For smooth implementation of the reform, law enforcement agencies are mandated to take action against malicious traders who artificially manipulate prices.

Prime Minister Abiy Ahmed (PhD

 Ethiopia implements market-based foreign exchangerate regime: NBE Governor

The National Bank of Ethiopia announces the implementation of market-based foreign exchange rate regime, effective immediately as of July 29. The reform introduces a competitive, market-based determination of the exchange rate and addresses a long-standing distortion within the Ethiopian economy.

Ethiopia’s foreign exchange reform is just one part of a wider package of economic reforms that are being implemented and accelerated over the coming months. The package of reforms—based on the country’s Home-Grown Economic Reform Plan aim to restore macroeconomic stability, boost private sector activity, and ensures sustainable, broad-based, and inclusive growth.

The implementation of a market-based foreign exchange rate regime aiming to tackle longstanding economic structural problems

Mamo Meheretu, National Bank of Ethiopia Governor said on a statement during July 29

  The macro-economic reform unlocks finance, development cooperation: Planning Minister

Ethiopia has been taking reforms measures since April 2018. These reforms bring fruitful outcomes despite challenges. To overcome existing challenges, it demands comprehensive macro-economic reform and Ethiopia has already applied an ambitious macro-economic reform.

International development partners and financial institutions were demanding the reform to finance Ethiopia’s development endeavors. Hence, implementing the reform is a timely action to sustain Ethiopia’s development.

Immediately, following the announcement of the reform, financial supports and loans starts flowing to Ethiopia and the financial flow is critical for the economic development.

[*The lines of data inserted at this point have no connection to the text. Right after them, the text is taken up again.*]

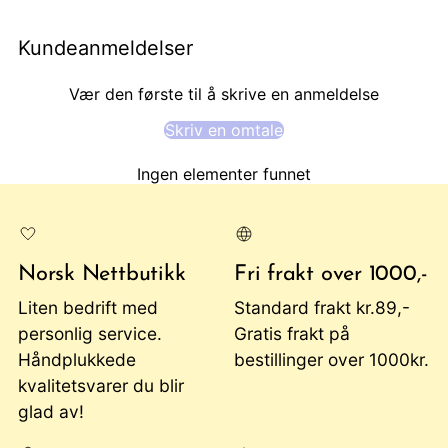
handlekurv
Kundeanmeldelser
Vær den første til å skrive en anmeldelse
Skriv en omtale
Ingen elementer funnet
Norsk Nettbutikk
Fri frakt over 1000,-
Liten bedrift med
Standard frakt kr.89,-
personlig service.
Gratis frakt på
Håndplukkede
bestillinger over 1000kr.
kvalitetsvarer du blir
glad av!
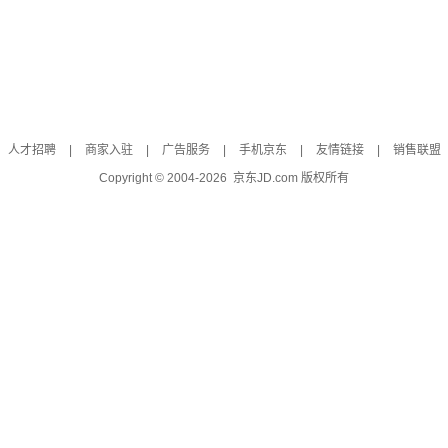
人才招聘
|
商家入驻
|
广告服务
|
手机京东
|
友情链接
|
销售联盟
Copyright © 2004-
2026
京东JD.com 版权所有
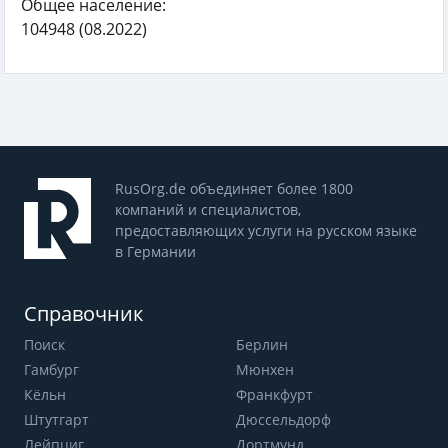
Общее население:
104948
(08.2022)
RusOrg.de объединяет более 1800
компаний и специалистов,
предоставляющих услуги на русском языке
в Германии
Справочник
Поиск
Берлин
Гамбург
Мюнхен
Кёльн
Франкфурт
Штутгарт
Дюссельдорф
Лейпциг
Дортмунд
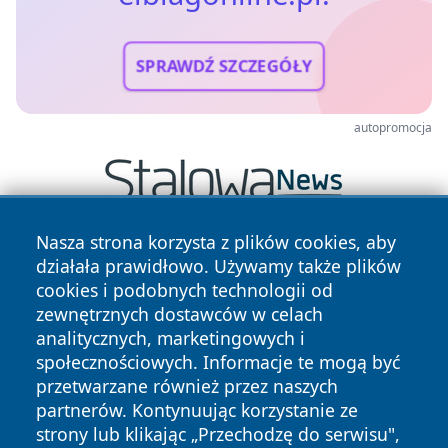
SPRAWDŹ SZCZEGÓŁY
autopromocja
Nasza strona korzysta z plików cookies, aby
działała prawidłowo. Używamy także plików
cookies i podobnych technologii od
zewnętrznych dostawców w celach
analitycznych, marketingowych i
społecznościowych. Informacje te mogą być
Copyright © 2026 elblagonline.pl Wszystkie prawa
przetwarzane również przez naszych
zastrzeżone.
partnerów. Kontynuując korzystanie ze
strony lub klikając „Przechodzę do serwisu",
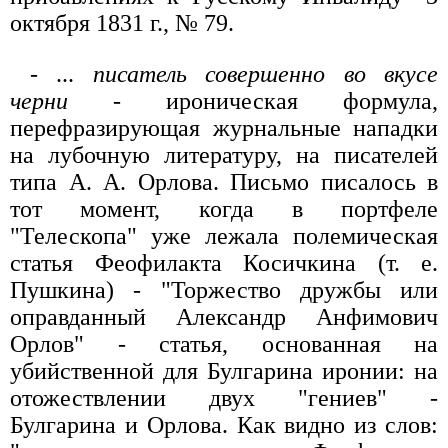
октября 1831 г., № 79.
- ...
писатель совершенно во вкусе
черни
- ироническая формула,
перефразирующая журнальные нападки
на лубочную литературу, на писателей
типа А. А. Орлова. Письмо писалось в
тот момент, когда в портфеле
"Телескопа" уже лежала полемическая
статья Феофилакта Косичкина (т. е.
Пушкина) - "Торжество дружбы или
оправданный Александр Анфимович
Орлов" - статья, основанная на
убийственной для Булгарина иронии: на
отожествлении двух "гениев" -
Булгарина и Орлова. Как видно из слов:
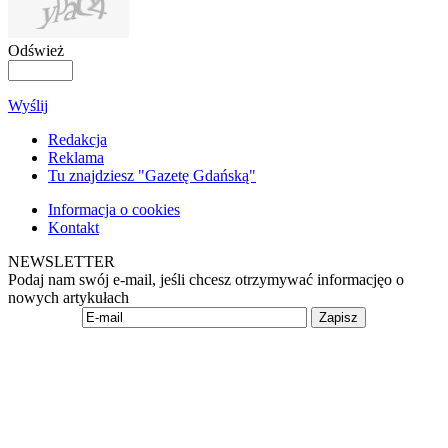
Odśwież
Wyślij
Redakcja
Reklama
Tu znajdziesz "Gazetę Gdańską"
Informacja o cookies
Kontakt
NEWSLETTER
Podaj nam swój e-mail, jeśli chcesz otrzymywać informacjęo o
nowych artykułach
Zapisz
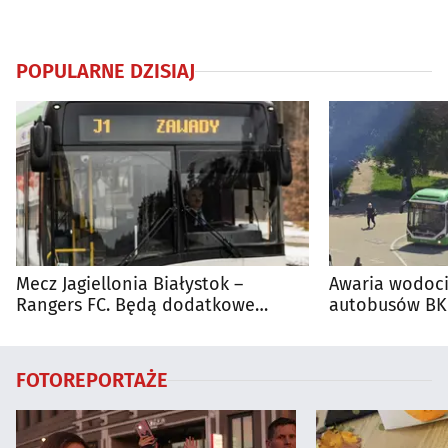
POPULARNE DZISIAJ
Mecz Jagiellonia Białystok –
Awaria wodoci
Rangers FC. Będą dodatkowe
autobusów BKM
autobusy dla kibiców
FOTOREPORTAŻE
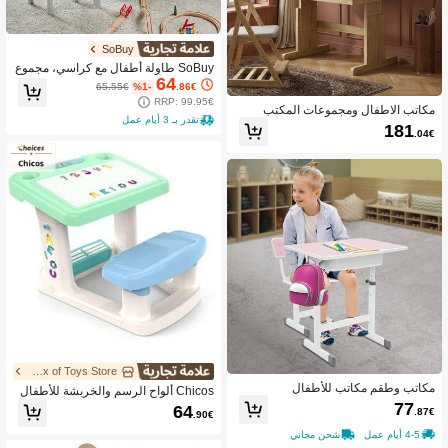
SoBuy
SoBuy طاولة أطفال مع كراسي، مجموع
64
ة جلوس للأطفال للاستخدام الداخلي، طق
65.55€
%1-
.86€
م طاولة وكراسي للأطفال، طاولة رسم ل
RRP: 99.95€
مكاتب الاطفال ومجموعات المكتب
لأطفال، مجموعة جلوس، رمادي فاتح
تقدر بـ 3 أيام عمل
181
.04€
The Box of Toys Store
مكاتب وطقم مكاتب للأطفال
Chicos ألواح الرسم والخربشة للأطفال
77
64
.87€
.90€
4-5 أيام عمل
شحن مجاني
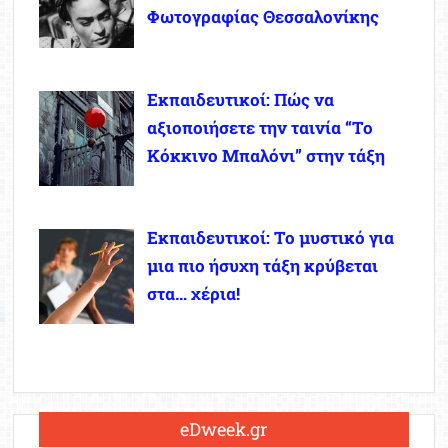
Φωτογραφίας Θεσσαλονίκης
Εκπαιδευτικοί: Πώς να
αξιοποιήσετε την ταινία “Το
Κόκκινο Μπαλόνι” στην τάξη
Εκπαιδευτικοί: Το μυστικό για
μια πιο ήσυχη τάξη κρύβεται
στα… χέρια!
eDweek.gr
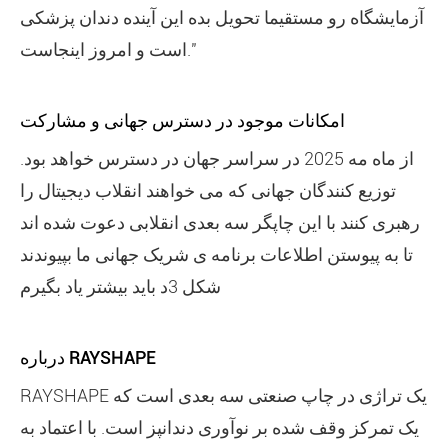
آزمايشگاه رو مستقيما تحويل بده این آینده دندان پزشکی
است و امروز اینجاست."
امکانات موجود در دسترس جهانی و مشارکت
از ماه مه 2025 در سراسر جهان در دسترس خواهد بود.
توزیع کنندگان جهانی که می خواهند انقلاب دیجیتال را
رهبری کنند با این چاپگر سه بعدی انقلابی دعوت شده اند
تا به پیوستن اطلاعات برنامه ی شریک جهانی ما بپیوندند
شکل 3د بايد بيشتر ياد بگيرم
درباره RAYSHAPE
RAYSHAPE یک تراژی در چاپ صنعتی سه بعدی است که
یک تمرکز وقف شده بر نوآوری دندانپز است. با اعتماد به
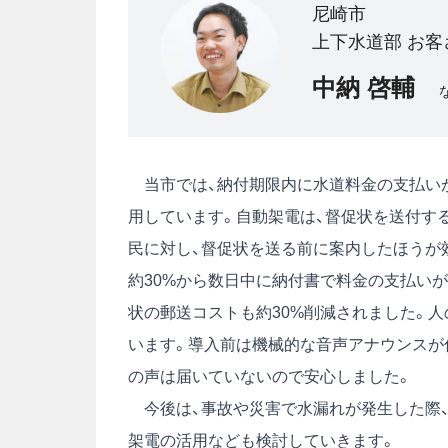
尼崎市
上下水道部 お客
中納 啓輔
当市では、納付期限内に水道料金の支払いがなかっ
用しています。自動架電は、督促状を送付す
民に対し、督促状を送る前に案内したほうが
約30%から数日中に納付書で料金の支払い
状の郵送コストも約30%削減されました。
います。導入前は機械的な音声アナウンスが
の声は届いていないので安心しました。
今後は、事故や災害で水漏れが発生した際
架電の活用なども検討していきます。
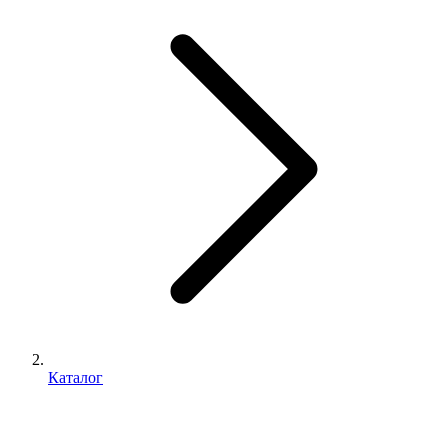
Каталог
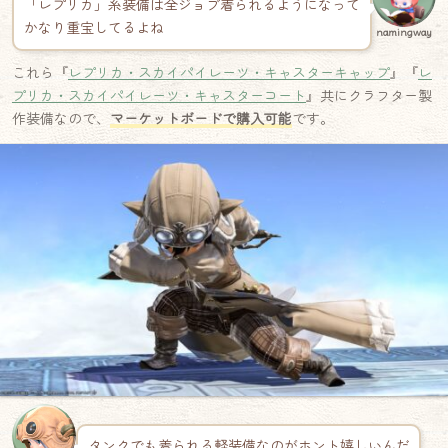
「レプリカ」系装備は全ジョブ着られるようになって
かなり重宝してるよね
namingway
これら『
レプリカ・スカイパイレーツ・キャスターキャップ
』『
レ
プリカ・スカイパイレーツ・キャスターコート
』共にクラフター製
作装備なので、
マーケットボードで購入可能
です。
タンクでも着られる軽装備なのがホント嬉しいんだ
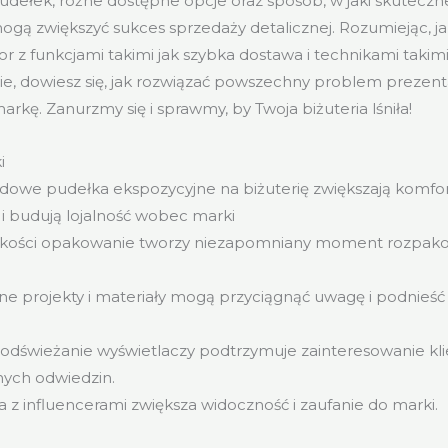
udełek, różne dostępne opcje oraz sposób, w jaki skuteczne
gą zwiększyć sukces sprzedaży detalicznej. Rozumiejąc, j
r z funkcjami takimi jak szybka dostawa i technikami takimi
nie, dowiesz się, jak rozwiązać powszechny problem prezent
rkę. Zanurzmy się i sprawmy, by Twoja biżuteria lśniła!
i
dowe pudełka ekspozycyjne na biżuterię zwiększają komfo
 i budują lojalność wobec marki
jakości opakowanie tworzy niezapomniany moment rozpak
 projekty i materiały mogą przyciągnąć uwagę i podnieść
odświeżanie wyświetlaczy podtrzymuje zainteresowanie kli
ych odwiedzin.
 z influencerami zwiększa widoczność i zaufanie do marki.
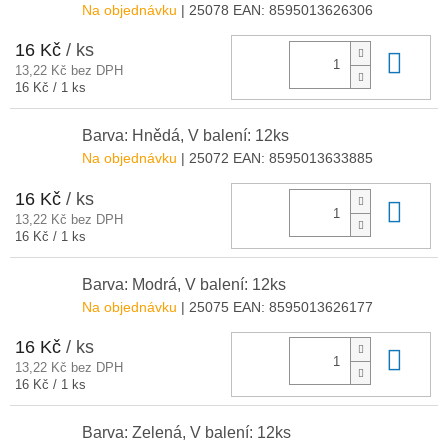
Na objednávku
| 25078
EAN:
8595013626306
16 Kč
/ ks
Do 
13,22 Kč bez DPH
Měrná
16 Kč / 1 ks
cena:
Barva: Hnědá, V balení: 12ks
Na objednávku
| 25072
EAN:
8595013633885
16 Kč
/ ks
Do 
13,22 Kč bez DPH
Měrná
16 Kč / 1 ks
cena:
Barva: Modrá, V balení: 12ks
Na objednávku
| 25075
EAN:
8595013626177
16 Kč
/ ks
Do 
13,22 Kč bez DPH
Měrná
16 Kč / 1 ks
cena:
Barva: Zelená, V balení: 12ks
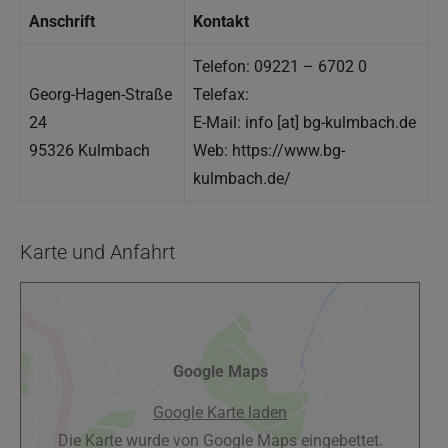
Anschrift
Kontakt
Telefon: 09221 – 6702 0
Georg-Hagen-Straße
Telefax:
24
E-Mail: info [at] bg-kulmbach.de
95326 Kulmbach
Web: https://www.bg-
kulmbach.de/
Karte und Anfahrt
Google Maps
Google Karte laden
Die Karte wurde von Google Maps eingebettet.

Ethiopia is ready to manage short-term impacts of the reform on low-income citizens.

Fistum Assefa (PhD), Minister, Planning and Development

Ethiopia’s macro-economic reform attracts attention of development partners: Finance Minister

This week Ethiopia entered into a comprehensive macro-economic reform. Despite the reform is not new for Ethiopia as it has been implementing various reform measures since the Homegrown Economic Reform was crafted five years ago, the new freeform is welcomed by international development partners.

Following the reform, the World Bank and IMF announced financial packages for Ethiopia. The financial packages from the World Bank and the IMF will bolster the government’s reform measures and ensure macro-economic stability.

Ahmed Shide, Finance Minister told the HPR on Thursday

  Ethiopia macro-economic policy designed to attract FDI flow: Commissioner

The macro-economic policy reform designed to liberalize Ethiopia’s economic structures and foreign exchange system are expected to stimulate Foreign Direct Investment (FDI) inflows to Ethiopia.